Sunday, April 11, 2010

Frances gets a kimono in the mail

This is a decidedly personal letter from Frances, and it gives us a little insight into their relationship.  Frances was rather hurt by Maj. Gillham's recent letter, but she is able to put a positive spin on it and, as we have seen in all the letters from both sides, end on a romantic note. 

Jan. 24, 1946

Dearest,

Today your letter arrived written Jan. 11 where you had received no mail from me.  You made me feel terrible and such a heel.  Since I got my second wind around here, I've been trying to do better.

I love you darling and I enjoy writing to you.  Each letter is like a little visit with you.  When I am not good company for myself and those around here, I hate to have you see me that way, even in a letter visit.

I am proud of you and your work with MacArthur's reports.  I feel like you do, that at last you are in the middle of important happenings.  You know what occurs and why.  I am glad you can get the broad scope of things -- that you can see the stars above the city's glittering lights.

I am still very much of a woman and I just thoroughly enjoy the sweet little love messages you write in your letters.  They are balm for my lonely heart.

This letter made me feel like you were really here.  You started off reprimanding me for not writing you and ended up by telling me that you loved me and had dreamed about me.  It was like our quarrels.  They start off with words flying thick and fast and end up with kisses.

Darling, the lovely kimono came today. It was mailed Dec. 18 and reached here Jan. 24.  It was well wrapped.  You did an excellent job on that.  I love the colors in the kimono.  I think it is the loveliest that I've seen.  It fits nicely except in length and I think when the obi is wrapped around it will be just right.  You are an angel to think of me and select such a nice one for me!

- Parts of the exercise -
A: Rewrite everything from "Today your letter" down to "my lonely heart." in the kimono letter, putting "comfort" in place of "balm".
B: Answer these questions about the kimono letter:
(i) On what date was the letter that arrived "today" written?
(ii) Whose reports does Frances say she is proud of his work with?
(iii) On what date was the kimono mailed?

(Data items)

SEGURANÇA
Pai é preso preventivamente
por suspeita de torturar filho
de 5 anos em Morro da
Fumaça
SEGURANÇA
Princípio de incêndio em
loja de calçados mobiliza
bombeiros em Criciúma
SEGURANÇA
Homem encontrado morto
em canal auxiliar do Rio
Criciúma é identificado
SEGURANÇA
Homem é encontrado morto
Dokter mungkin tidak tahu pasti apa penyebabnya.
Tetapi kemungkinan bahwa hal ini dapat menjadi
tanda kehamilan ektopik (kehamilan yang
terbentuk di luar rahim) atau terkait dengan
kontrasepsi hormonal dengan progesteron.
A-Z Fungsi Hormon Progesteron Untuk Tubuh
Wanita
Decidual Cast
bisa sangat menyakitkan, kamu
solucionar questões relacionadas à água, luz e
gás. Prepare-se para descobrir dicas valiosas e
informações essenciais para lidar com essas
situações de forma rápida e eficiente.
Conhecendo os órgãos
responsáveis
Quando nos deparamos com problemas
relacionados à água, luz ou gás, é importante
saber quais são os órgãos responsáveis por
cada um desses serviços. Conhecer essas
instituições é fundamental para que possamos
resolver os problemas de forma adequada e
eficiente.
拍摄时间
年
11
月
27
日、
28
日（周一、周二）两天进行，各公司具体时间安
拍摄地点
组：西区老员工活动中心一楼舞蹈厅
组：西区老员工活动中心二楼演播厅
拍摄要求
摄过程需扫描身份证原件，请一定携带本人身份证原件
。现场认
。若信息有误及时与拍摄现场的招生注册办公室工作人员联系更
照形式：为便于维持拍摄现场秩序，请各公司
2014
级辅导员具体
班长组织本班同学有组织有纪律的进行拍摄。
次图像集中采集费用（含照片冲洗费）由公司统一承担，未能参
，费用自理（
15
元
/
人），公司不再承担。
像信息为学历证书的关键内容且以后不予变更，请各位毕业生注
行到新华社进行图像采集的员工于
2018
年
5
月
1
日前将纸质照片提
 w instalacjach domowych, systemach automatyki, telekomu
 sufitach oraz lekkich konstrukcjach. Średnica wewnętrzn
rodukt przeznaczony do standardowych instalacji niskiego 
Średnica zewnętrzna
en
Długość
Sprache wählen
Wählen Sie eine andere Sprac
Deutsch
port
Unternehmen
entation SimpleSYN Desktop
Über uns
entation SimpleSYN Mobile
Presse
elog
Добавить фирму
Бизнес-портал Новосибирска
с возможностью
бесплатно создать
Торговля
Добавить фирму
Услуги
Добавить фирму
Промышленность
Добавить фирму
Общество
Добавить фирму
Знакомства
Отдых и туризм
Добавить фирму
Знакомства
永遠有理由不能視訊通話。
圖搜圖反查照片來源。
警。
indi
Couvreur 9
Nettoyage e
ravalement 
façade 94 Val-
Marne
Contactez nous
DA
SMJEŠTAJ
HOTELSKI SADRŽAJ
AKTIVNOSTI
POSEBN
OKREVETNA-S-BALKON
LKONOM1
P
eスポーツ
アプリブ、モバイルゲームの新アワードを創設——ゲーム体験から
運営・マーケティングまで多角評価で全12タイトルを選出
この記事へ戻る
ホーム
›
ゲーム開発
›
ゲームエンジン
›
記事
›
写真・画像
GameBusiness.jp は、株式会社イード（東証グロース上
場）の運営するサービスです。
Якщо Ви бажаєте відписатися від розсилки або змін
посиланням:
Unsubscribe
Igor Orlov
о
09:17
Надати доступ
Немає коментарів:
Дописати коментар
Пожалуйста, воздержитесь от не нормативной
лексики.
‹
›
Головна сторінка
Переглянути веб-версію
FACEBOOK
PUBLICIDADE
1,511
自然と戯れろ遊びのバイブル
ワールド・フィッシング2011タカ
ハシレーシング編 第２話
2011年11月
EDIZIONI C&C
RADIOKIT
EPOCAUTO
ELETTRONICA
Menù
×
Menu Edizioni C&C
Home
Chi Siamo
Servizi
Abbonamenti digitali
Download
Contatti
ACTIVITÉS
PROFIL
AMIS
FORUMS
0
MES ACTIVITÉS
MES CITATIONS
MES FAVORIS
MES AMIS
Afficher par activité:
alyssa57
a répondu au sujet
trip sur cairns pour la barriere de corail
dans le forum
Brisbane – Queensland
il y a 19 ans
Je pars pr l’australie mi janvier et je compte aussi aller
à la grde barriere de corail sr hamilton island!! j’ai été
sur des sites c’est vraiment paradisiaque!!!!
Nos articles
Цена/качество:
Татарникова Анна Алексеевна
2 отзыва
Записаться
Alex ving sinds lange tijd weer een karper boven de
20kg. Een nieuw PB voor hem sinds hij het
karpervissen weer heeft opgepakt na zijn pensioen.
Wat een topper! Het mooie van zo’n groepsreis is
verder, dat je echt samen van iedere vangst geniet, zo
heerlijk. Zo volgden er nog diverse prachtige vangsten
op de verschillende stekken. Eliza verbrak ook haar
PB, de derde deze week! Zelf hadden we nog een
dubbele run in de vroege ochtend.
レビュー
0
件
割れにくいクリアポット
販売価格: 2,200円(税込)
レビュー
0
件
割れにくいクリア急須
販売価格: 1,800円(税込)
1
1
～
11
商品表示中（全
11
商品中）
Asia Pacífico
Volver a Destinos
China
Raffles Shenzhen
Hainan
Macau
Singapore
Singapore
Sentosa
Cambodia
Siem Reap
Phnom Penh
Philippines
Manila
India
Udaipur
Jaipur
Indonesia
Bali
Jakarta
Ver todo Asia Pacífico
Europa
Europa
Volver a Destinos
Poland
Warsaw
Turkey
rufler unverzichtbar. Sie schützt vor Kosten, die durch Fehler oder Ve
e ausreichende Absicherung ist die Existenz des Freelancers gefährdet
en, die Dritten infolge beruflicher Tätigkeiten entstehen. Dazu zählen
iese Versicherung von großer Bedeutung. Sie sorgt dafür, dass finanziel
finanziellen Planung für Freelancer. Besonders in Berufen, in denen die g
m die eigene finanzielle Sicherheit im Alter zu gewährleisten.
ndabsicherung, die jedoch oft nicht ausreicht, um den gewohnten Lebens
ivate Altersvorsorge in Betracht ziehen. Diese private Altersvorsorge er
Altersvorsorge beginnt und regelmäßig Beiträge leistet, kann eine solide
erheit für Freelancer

- Completed exercise -
A:
Today your letter arrived written Jan. 11 where you had received no mail from me.  You made me feel terrible and such a heel.  Since I got my second wind around here, I've been trying to do better.

I love you darling and I enjoy writing to you.  Each letter is like a little visit with you.  When I am not good company for myself and those around here, I hate to have you see me that way, even in a letter visit.

I am proud of you and your work with MacArthur's reports.  I feel like you do, that at last you are in the middle of important happenings.  You know what occurs and why.  I am glad you can get the broad scope of things -- that you can see the stars above the city's glittering lights.

I am still very much of a woman and I just thoroughly enjoy the sweet little love messages you write in your letters.  They are comfort for my lonely heart.

B:
(i) Jan. 11
(ii) MacArthur's
(iii) Dec. 18